Quando Yoineh Meir soube disso, ficou ainda mais pálido que o normal. Protestou que abater animais não era coisa para ele. Que tinha o coração mole; que não suportava a visão de sangue. Mas todo mundo se juntou para convencê-lo: os líderes da comunidade; os membros da sinagoga de Trisk; seu sogro, Reb Getz Frampoler; e Reitze Doshe, sua esposa. O novo rabino, Reb Sholem Levi Halberstam, também insistiu com ele para aceitar. Reb Sholem Levi, neto do rabino de Sondz, estava incomodado com o pecado de tirar o meio de vida de outrem, não queria que o homem mais novo ficasse sem sustento. O rabino de Trisk, Reb Yakov Leibele, escreveu uma carta para Yoineh Meir dizendo que o homem não pode ser mais compassivo que o Todo-Poderoso, fonte de toda compaixão. Quando se mata um animal com uma faca pura e com piedade, libera-se a alma que nele reside. Pois é bem sabido que as almas dos santos muitas vezes transmigram para os corpos das vacas, aves e peixes para se penitenciar de alguma ofensa.

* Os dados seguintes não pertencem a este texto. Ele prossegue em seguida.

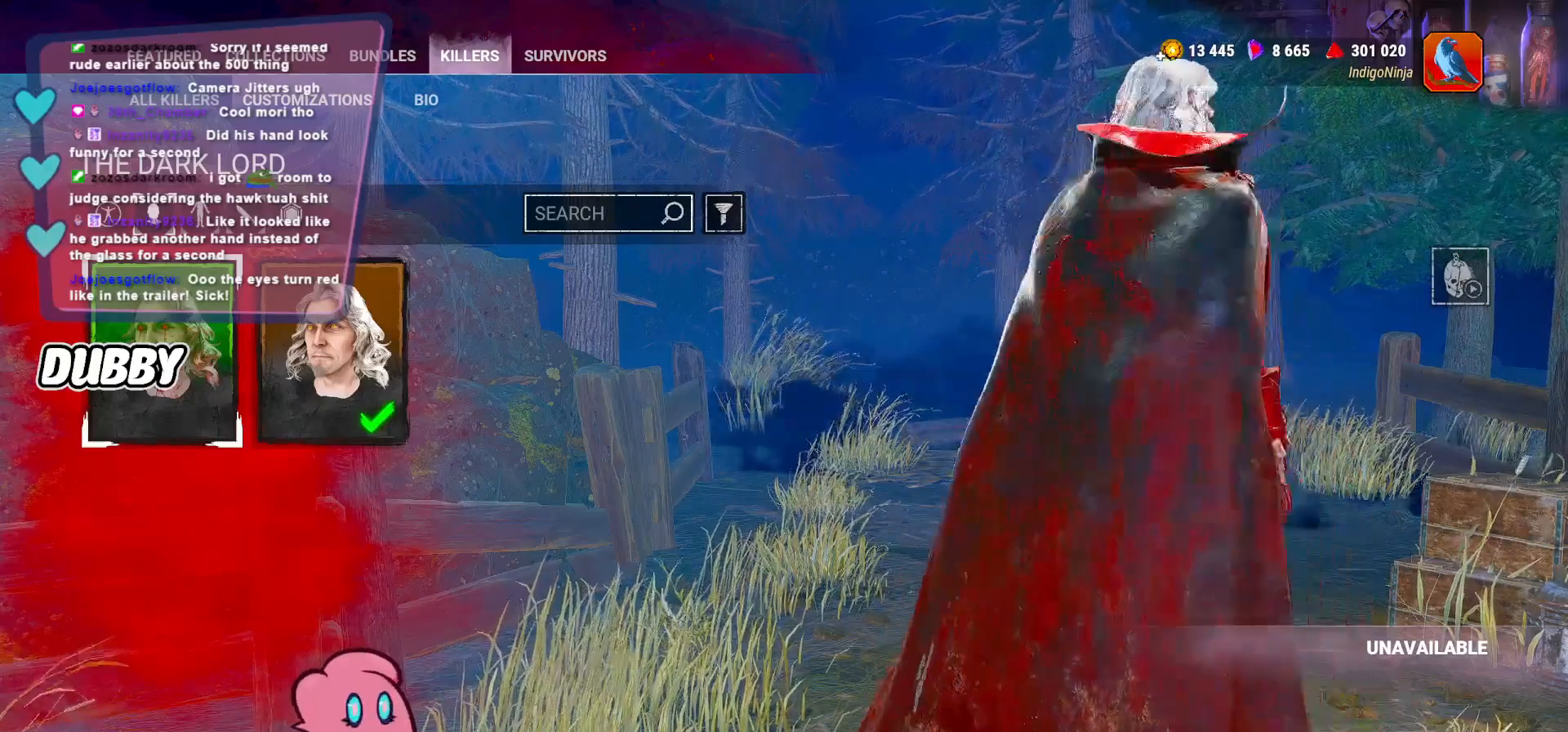
{"keys": [], "mouse": [], "events": [[33, "mouse_left", "up"], [167, "mouse_left", "down"], [467, "mouse_left", "up"]]}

Depois da carta do rabino, Yoineh Meir cedeu. Tinha sido ordenado muito tempo antes. Então se pôs a estudar as leis do abate conforme explicadas no Natureza do boi, no Shulchan Aruch e nos Comentários. O primeiro parágrafo do Natureza do boi dizia que o abatedor ritual tem de ser um homem temente a Deus, e Yoineh Meir dedicou-se à Lei com mais zelo do que nunca.

Yoineh Meir, pequeno, magro, rosto pálido, uma rala barba amarela na do queixo, nariz adunco, boca caída e olhos amarelos apavorados muito juntos, era famoso por sua religiosidade. Quando rezava, usava três pares de filactérios : os de Rashi, os do rabino Tam e os do rabino Sherira Gaon. Logo depois de completar sua estada em casa do sogro, começara a respeitar todas as datas de jejum e a acordar para os serviços da meia-noite.

Sua esposa, Reitze Doshe, reclamava sempre que Yoineh Meir não era deste mundo. Reclamava com a mãe que ele nunca lhe falava uma palavra e que nunca prestava atenção nela, nem em seus dias puros. Só ia a ela nas noites depois que ela visitava o banho ritual, uma vez por mês. Disse que ele não lembrava os nomes das próprias filhas.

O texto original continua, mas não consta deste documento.